EDIT: I definitely saw this method at least once in a prominent source. Maybe code from Knuth. You call a routine to get a sample. The routine uses a static array and an index and refills when necessary. The idea that this is the correct way may have propagated from there.


#15

It’s easy to write routines that use 8/3 bits, on average, per sample (using rejection). I tried it last night and was not able to beat rand() < 1/3 in speed. But, it still may be possible.

Maybe there is something analogous to the algorithm that generates two normally distributed samples.


#16

That sort of technique is common when instruction & data caches come into play, and it can be faster in that case, greatly increasing locality of reference in both caches. If you have a large number of cores sharing L2/L3 caches on a physical CPU, and have a lot of tasks doing different things, it helps.


#17

Even if chunking the random generation were beneficial, surely you wouldn’t use such a gigantic cache that it would swallow that much memory? Why not use a reasonably sized cache that you periodically refill?


#18

@semi-colon, that sounds interesting. I agree with everyone else that there should be no performance improvement to pre-computing the N=10^10 random sequence. (Unless you’re pre-computing to ensure that you have repeated access to the identical sequence.)


#19

Instructions are often stored in a separate cache. So its the RNG that should stay in cache.

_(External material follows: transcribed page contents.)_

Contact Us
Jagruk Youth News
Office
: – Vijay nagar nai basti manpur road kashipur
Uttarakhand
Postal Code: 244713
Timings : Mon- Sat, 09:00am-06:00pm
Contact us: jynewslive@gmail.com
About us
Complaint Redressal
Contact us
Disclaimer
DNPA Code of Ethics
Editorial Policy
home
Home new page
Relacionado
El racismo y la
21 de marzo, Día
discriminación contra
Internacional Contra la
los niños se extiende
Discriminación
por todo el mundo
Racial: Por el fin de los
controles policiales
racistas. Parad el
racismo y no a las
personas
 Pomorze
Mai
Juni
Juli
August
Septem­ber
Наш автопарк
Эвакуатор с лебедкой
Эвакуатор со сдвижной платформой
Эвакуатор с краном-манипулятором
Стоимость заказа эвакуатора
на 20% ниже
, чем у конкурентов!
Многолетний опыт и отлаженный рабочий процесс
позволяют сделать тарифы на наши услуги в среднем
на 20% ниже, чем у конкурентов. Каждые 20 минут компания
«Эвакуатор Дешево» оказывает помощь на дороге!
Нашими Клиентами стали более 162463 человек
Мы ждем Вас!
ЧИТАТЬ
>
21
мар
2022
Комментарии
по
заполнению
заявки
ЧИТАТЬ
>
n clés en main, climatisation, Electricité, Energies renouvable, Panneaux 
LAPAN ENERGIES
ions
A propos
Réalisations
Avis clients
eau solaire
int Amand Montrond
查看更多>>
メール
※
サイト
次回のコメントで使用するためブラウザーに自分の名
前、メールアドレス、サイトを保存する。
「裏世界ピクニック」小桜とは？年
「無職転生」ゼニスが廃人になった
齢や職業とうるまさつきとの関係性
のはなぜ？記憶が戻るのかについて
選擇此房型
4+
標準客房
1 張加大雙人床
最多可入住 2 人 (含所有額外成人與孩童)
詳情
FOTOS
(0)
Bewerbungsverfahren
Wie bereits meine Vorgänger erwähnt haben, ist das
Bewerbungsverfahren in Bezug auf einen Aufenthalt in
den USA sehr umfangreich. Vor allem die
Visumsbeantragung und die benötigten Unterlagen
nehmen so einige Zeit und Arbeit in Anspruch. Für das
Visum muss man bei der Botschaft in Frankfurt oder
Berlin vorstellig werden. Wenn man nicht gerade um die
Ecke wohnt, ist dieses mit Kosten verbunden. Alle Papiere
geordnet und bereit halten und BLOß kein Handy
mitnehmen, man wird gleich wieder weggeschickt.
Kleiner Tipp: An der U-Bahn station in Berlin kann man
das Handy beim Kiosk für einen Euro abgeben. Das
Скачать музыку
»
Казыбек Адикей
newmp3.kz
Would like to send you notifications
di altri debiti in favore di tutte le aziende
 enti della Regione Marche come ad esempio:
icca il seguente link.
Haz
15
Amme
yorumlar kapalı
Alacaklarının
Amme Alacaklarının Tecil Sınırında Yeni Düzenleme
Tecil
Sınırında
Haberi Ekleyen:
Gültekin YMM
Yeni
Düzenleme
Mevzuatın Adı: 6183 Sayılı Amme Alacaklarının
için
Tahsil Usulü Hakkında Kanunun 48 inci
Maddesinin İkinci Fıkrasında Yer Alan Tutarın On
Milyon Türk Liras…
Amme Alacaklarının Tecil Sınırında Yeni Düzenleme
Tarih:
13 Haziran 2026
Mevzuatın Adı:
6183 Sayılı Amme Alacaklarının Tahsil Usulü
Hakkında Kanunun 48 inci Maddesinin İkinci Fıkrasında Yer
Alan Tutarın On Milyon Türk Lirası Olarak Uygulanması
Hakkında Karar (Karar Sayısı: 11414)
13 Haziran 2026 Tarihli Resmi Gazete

EDIT: I just re-read. What I mean by “cache” is not a user allocated array, but cache in the CPU/memory system.


#20

If somebody is running a large number of workers all running the same code, using the same static tables, then it won’t matter so much, but if you have a mixed workload, then the RNG will tend to get pushed out of cache, which is why a (reasonably sized) buffer, can help performance (also when dealing with multiple threads).
We had the same issue for getting unique (sequential) ids, each process would get a batch (range) of ids, that it could hand out locally, instead of each process having to single thread every time a new id was required.